Mastering these basic rules is the crucial first step towards tackling these more advanced techniques. Consistent practice and a thorough understanding of the underlying principles are essential for success in calculus. Remember to break down complex problems into smaller, manageable steps using the rules explained above. This methodical approach will increase your confidence and ability to solve even the most challenging differentiation problems.

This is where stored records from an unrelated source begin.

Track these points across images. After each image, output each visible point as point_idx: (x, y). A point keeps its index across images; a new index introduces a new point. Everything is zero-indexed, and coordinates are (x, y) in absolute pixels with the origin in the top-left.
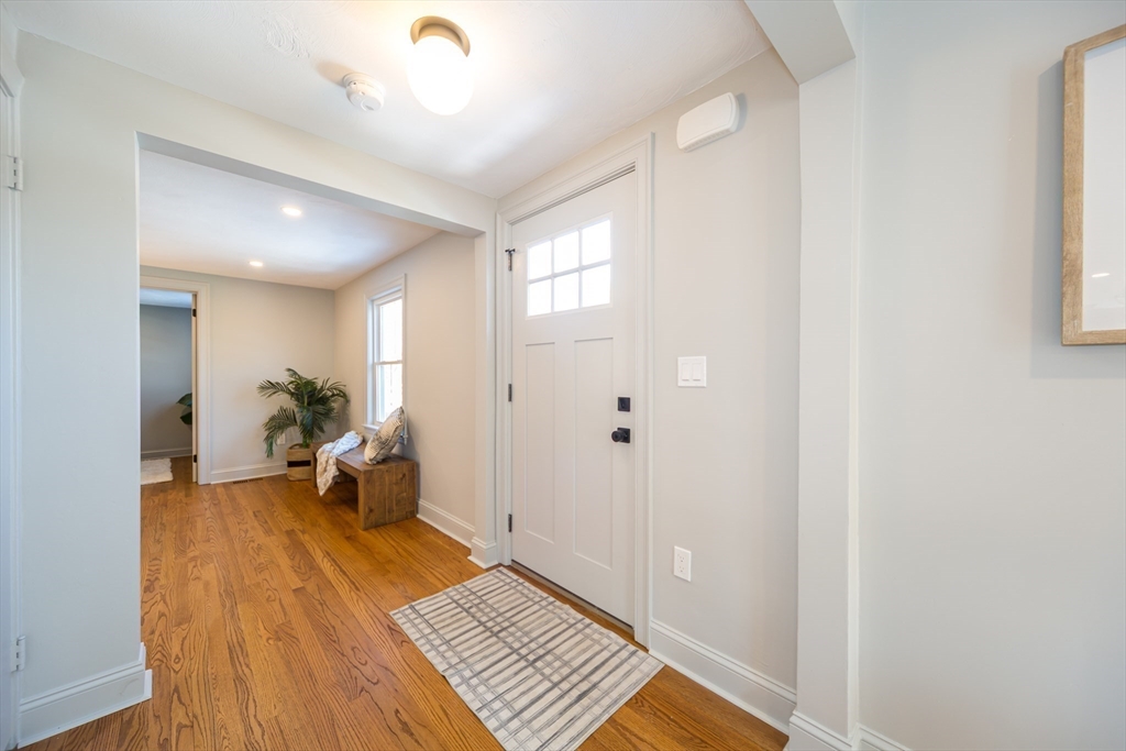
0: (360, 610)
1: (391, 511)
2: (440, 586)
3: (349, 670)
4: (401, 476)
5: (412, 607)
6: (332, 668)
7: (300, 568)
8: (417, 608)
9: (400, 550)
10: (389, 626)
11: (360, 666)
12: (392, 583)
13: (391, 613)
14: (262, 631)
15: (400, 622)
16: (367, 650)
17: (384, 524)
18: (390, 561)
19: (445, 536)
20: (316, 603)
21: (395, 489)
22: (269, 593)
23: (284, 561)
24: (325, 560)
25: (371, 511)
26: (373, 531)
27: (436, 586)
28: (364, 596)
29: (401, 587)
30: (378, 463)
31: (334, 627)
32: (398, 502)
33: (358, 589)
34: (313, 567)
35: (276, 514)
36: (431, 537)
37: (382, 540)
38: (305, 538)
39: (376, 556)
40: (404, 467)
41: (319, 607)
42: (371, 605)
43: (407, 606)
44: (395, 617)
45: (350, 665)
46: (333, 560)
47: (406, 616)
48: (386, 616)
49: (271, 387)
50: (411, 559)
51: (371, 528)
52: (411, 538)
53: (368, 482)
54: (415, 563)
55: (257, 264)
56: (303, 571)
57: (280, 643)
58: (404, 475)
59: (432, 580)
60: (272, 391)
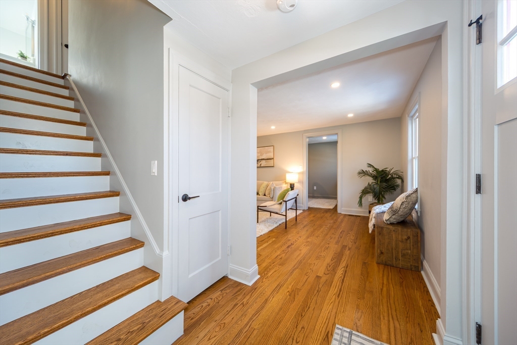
0: (327, 309)
1: (397, 259)
2: (385, 336)
3: (290, 337)
4: (406, 237)
5: (351, 334)
6: (287, 329)
7: (330, 266)
8: (353, 337)
9: (385, 289)
10: (329, 332)
11: (294, 341)
12: (358, 307)
13: (337, 326)
14: (290, 287)
15: (335, 336)
16: (306, 335)
17: (392, 266)
18: (371, 292)
19: (431, 300)
20: (317, 289)
21: (401, 245)
22: (309, 271)
23: (328, 260)
24: (343, 269)
25: (382, 253)
26: (381, 267)
27: (381, 333)
28: (337, 303)
29: (360, 314)
30: (392, 224)
31: (309, 308)
32: (403, 255)
33: (338, 296)
34: (334, 270)
35: (349, 235)
36: (417, 294)
37: (381, 275)
38: (347, 252)
39: (367, 283)
40: (409, 232)
41: (316, 292)
42: (334, 311)
43: (349, 330)
44: (336, 331)
45: (293, 335)
46: (346, 272)
47: (342, 336)
48: (334, 325)
49: (363, 173)
50: (385, 301)
51: (382, 264)
52: (401, 284)
53: (380, 234)
54: (385, 305)
55: (351, 115)
56: (329, 269)
57: (289, 297)
58: (409, 238)
59: (384, 327)
60: (363, 174)
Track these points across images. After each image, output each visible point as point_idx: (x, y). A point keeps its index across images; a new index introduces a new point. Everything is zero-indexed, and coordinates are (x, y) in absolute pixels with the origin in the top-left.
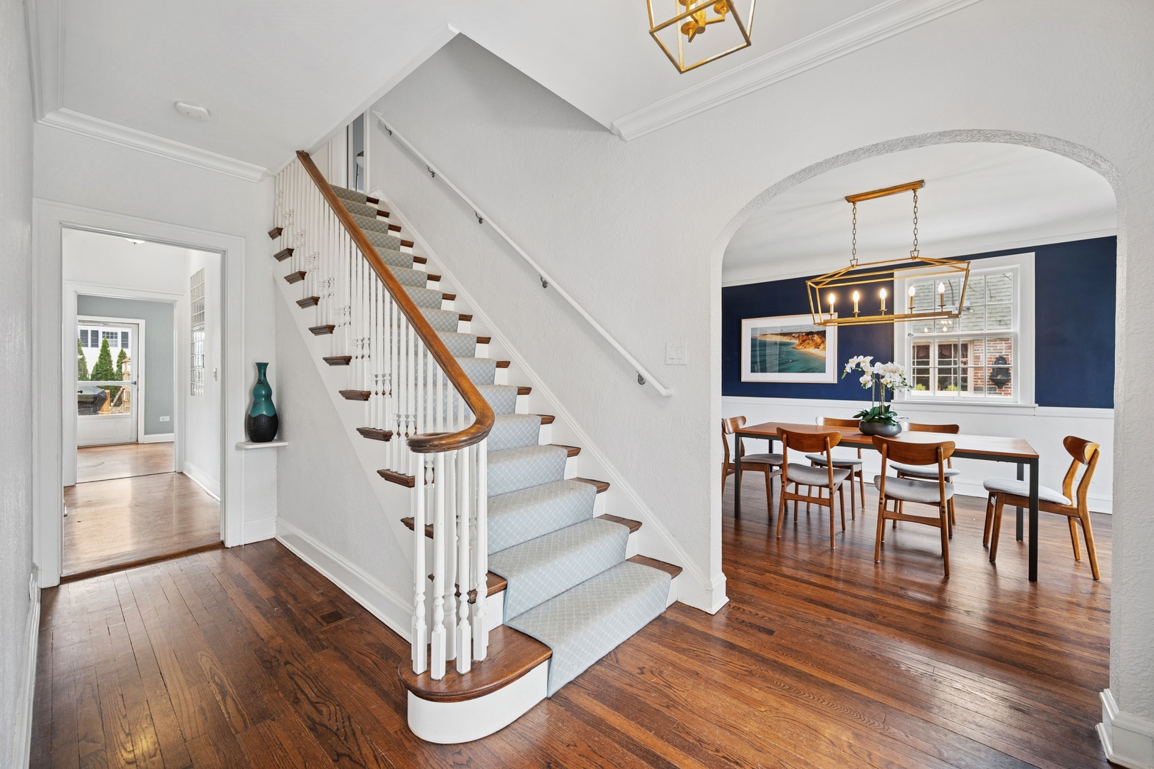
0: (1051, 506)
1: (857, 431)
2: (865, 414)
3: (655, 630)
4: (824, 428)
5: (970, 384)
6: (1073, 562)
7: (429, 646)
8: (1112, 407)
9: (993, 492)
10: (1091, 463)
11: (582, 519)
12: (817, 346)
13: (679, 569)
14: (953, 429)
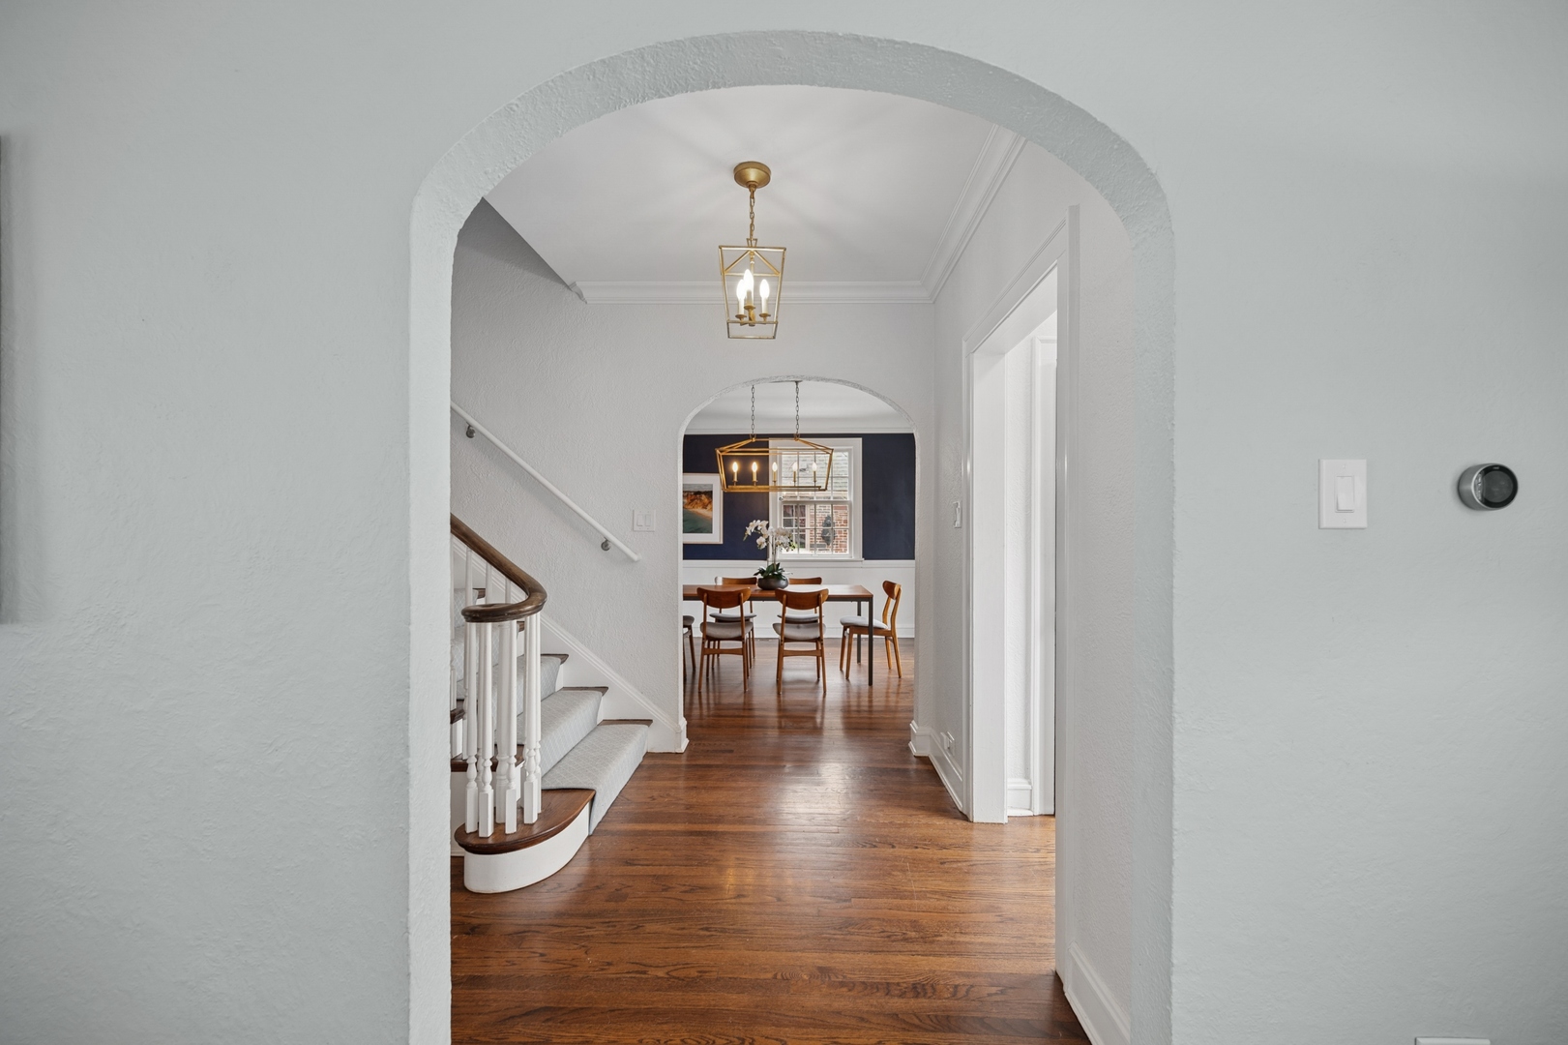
0: (879, 630)
1: (757, 587)
2: (762, 572)
3: (644, 774)
4: (722, 587)
5: (807, 542)
6: (888, 670)
7: (495, 808)
8: (914, 559)
9: (846, 626)
10: (897, 599)
11: (548, 693)
12: (705, 507)
13: (651, 721)
14: (818, 581)
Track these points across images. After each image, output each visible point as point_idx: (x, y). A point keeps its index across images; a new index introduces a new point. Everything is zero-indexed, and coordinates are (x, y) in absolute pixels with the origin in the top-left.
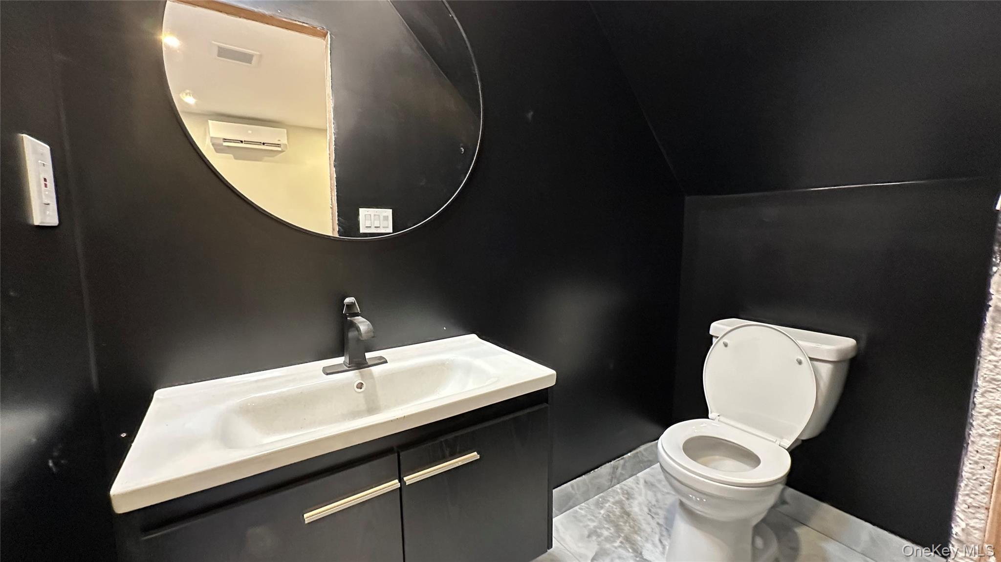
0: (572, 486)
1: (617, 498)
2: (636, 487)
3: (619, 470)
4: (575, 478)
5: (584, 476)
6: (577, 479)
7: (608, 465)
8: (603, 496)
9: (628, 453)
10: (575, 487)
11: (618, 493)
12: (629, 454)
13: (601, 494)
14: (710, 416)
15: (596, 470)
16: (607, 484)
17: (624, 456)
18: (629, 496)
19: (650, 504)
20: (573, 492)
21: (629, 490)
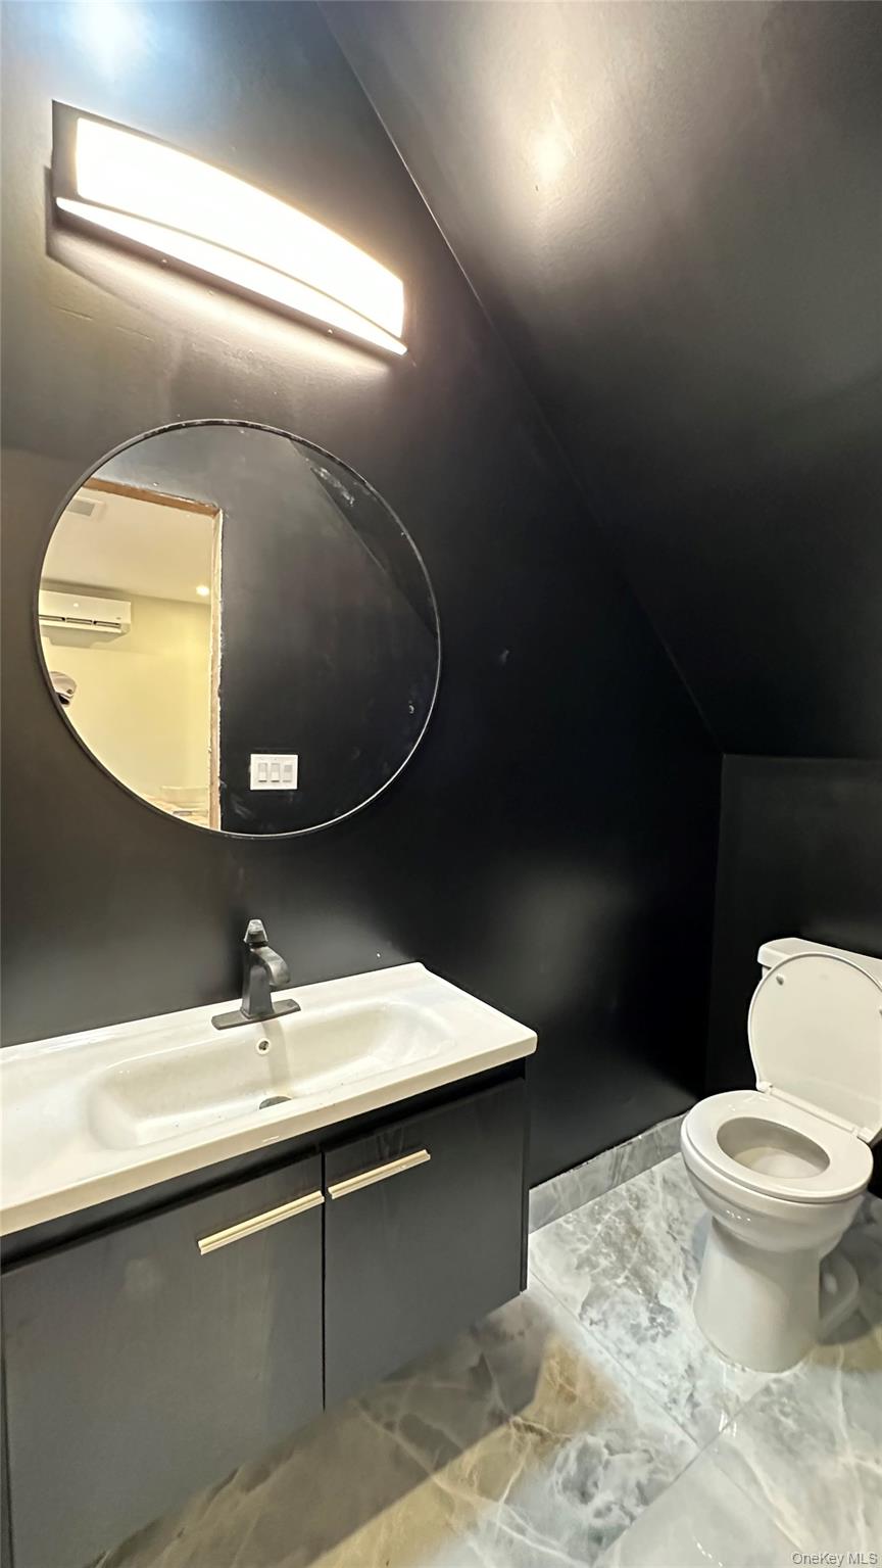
0: (555, 1186)
1: (621, 1206)
2: (651, 1188)
3: (625, 1160)
4: (559, 1174)
5: (572, 1171)
6: (562, 1175)
7: (608, 1153)
8: (600, 1202)
9: (637, 1135)
10: (559, 1188)
11: (622, 1198)
12: (640, 1137)
13: (598, 1199)
14: (758, 1086)
15: (590, 1161)
16: (607, 1183)
17: (633, 1140)
18: (640, 1203)
19: (671, 1218)
20: (556, 1196)
21: (640, 1194)
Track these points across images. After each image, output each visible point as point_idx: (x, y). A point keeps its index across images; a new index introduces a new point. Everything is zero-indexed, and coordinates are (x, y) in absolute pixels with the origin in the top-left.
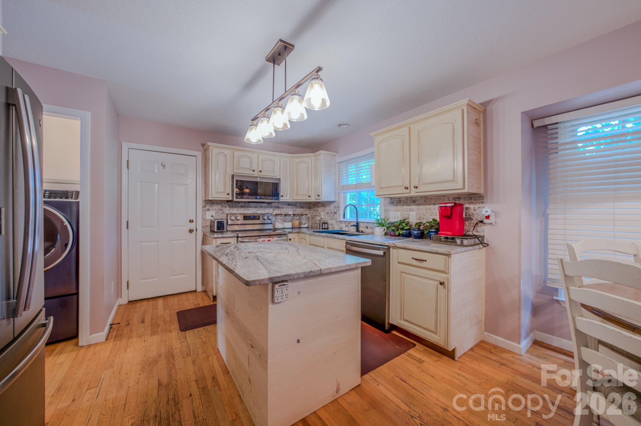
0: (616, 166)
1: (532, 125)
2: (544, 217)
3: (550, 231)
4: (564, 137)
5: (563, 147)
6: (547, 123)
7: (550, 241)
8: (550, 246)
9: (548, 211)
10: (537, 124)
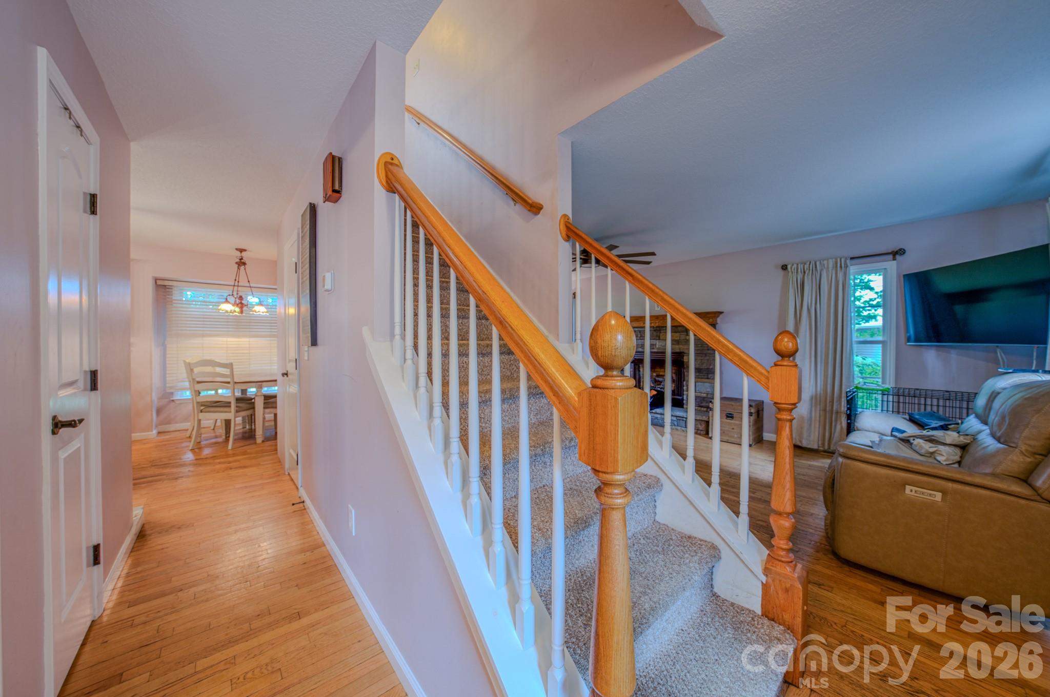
0: (204, 318)
1: (156, 283)
2: (164, 347)
3: (167, 356)
4: (176, 296)
5: (176, 302)
6: (166, 284)
7: (167, 362)
8: (167, 365)
9: (166, 343)
10: (159, 282)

This detailed explanation and worked examples serve as a comprehensive substitute for a PDF answer key, providing a deeper understanding of the underlying principles and empowering you to confidently tackle similar problems independently. Remember, consistent practice is the key to mastering differentiation.